TASK DIRECTIONS:
Word for word, set down the entries that follow.
START DATASET RECORDS
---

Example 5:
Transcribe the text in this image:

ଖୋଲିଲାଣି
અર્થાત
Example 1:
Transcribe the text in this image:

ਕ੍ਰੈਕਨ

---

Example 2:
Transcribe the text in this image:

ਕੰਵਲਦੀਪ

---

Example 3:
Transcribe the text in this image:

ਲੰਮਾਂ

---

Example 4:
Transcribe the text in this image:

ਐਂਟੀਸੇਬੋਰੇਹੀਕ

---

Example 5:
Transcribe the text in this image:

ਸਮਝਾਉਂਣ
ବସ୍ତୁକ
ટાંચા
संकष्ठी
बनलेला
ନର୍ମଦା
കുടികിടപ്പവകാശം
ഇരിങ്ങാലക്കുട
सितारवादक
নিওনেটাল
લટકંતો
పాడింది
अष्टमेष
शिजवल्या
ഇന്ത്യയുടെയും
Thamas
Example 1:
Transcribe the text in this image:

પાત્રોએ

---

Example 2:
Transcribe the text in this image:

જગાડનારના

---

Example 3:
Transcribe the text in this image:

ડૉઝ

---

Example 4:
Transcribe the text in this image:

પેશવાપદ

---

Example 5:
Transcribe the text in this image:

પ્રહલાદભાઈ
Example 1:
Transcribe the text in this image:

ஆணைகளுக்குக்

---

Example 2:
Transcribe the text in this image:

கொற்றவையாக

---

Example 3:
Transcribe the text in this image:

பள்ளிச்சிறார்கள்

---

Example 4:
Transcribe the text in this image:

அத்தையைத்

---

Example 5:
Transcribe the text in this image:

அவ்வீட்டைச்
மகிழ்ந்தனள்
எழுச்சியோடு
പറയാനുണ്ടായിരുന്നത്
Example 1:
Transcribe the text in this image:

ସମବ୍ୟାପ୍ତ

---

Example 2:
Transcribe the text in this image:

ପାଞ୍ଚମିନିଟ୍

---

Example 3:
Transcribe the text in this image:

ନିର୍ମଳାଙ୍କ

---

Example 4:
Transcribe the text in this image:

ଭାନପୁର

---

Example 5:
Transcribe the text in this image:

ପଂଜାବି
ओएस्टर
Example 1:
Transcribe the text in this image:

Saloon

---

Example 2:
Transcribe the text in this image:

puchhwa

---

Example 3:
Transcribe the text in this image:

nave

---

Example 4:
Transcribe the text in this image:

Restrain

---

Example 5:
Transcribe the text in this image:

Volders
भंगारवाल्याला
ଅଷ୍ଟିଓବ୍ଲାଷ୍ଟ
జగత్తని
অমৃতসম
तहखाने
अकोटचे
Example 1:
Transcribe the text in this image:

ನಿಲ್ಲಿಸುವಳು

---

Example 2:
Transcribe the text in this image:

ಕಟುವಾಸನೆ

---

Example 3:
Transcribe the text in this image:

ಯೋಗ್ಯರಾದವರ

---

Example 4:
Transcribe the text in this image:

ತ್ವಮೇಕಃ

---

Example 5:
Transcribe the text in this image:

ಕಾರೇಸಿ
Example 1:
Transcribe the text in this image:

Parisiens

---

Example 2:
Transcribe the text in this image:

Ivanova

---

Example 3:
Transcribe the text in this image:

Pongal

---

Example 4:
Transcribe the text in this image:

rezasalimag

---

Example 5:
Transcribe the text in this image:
END DATASET RECORDS
TASK RESPONSE:
---

Example 5:
Transcribe the text in this image:

ଖୋଲିଲାଣି
અર્થાત
Example 1:
Transcribe the text in this image:

ਕ੍ਰੈਕਨ

---

Example 2:
Transcribe the text in this image:

ਕੰਵਲਦੀਪ

---

Example 3:
Transcribe the text in this image:

ਲੰਮਾਂ

---

Example 4:
Transcribe the text in this image:

ਐਂਟੀਸੇਬੋਰੇਹੀਕ

---

Example 5:
Transcribe the text in this image:

ਸਮਝਾਉਂਣ
ବସ୍ତୁକ
ટાંચા
संकष्ठी
बनलेला
ନର୍ମଦା
കുടികിടപ്പവകാശം
ഇരിങ്ങാലക്കുട
सितारवादक
নিওনেটাল
લટકંતો
పాడింది
अष्टमेष
शिजवल्या
ഇന്ത്യയുടെയും
Thamas
Example 1:
Transcribe the text in this image:

પાત્રોએ

---

Example 2:
Transcribe the text in this image:

જગાડનારના

---

Example 3:
Transcribe the text in this image:

ડૉઝ

---

Example 4:
Transcribe the text in this image:

પેશવાપદ

---

Example 5:
Transcribe the text in this image:

પ્રહલાદભાઈ
Example 1:
Transcribe the text in this image:

ஆணைகளுக்குக்

---

Example 2:
Transcribe the text in this image:

கொற்றவையாக

---

Example 3:
Transcribe the text in this image:

பள்ளிச்சிறார்கள்

---

Example 4:
Transcribe the text in this image:

அத்தையைத்

---

Example 5:
Transcribe the text in this image:

அவ்வீட்டைச்
மகிழ்ந்தனள்
எழுச்சியோடு
പറയാനുണ്ടായിരുന്നത്
Example 1:
Transcribe the text in this image:

ସମବ୍ୟାପ୍ତ

---

Example 2:
Transcribe the text in this image:

ପାଞ୍ଚମିନିଟ୍

---

Example 3:
Transcribe the text in this image:

ନିର୍ମଳାଙ୍କ

---

Example 4:
Transcribe the text in this image:

ଭାନପୁର

---

Example 5:
Transcribe the text in this image:

ପଂଜାବି
ओएस्टर
Example 1:
Transcribe the text in this image:

Saloon

---

Example 2:
Transcribe the text in this image:

puchhwa

---

Example 3:
Transcribe the text in this image:

nave

---

Example 4:
Transcribe the text in this image:

Restrain

---

Example 5:
Transcribe the text in this image:

Volders
भंगारवाल्याला
ଅଷ୍ଟିଓବ୍ଲାଷ୍ଟ
జగత్తని
অমৃতসম
तहखाने
अकोटचे
Example 1:
Transcribe the text in this image:

ನಿಲ್ಲಿಸುವಳು

---

Example 2:
Transcribe the text in this image:

ಕಟುವಾಸನೆ

---

Example 3:
Transcribe the text in this image:

ಯೋಗ್ಯರಾದವರ

---

Example 4:
Transcribe the text in this image:

ತ್ವಮೇಕಃ

---

Example 5:
Transcribe the text in this image:

ಕಾರೇಸಿ
Example 1:
Transcribe the text in this image:

Parisiens

---

Example 2:
Transcribe the text in this image:

Ivanova

---

Example 3:
Transcribe the text in this image:

Pongal

---

Example 4:
Transcribe the text in this image:

rezasalimag

---

Example 5:
Transcribe the text in this image:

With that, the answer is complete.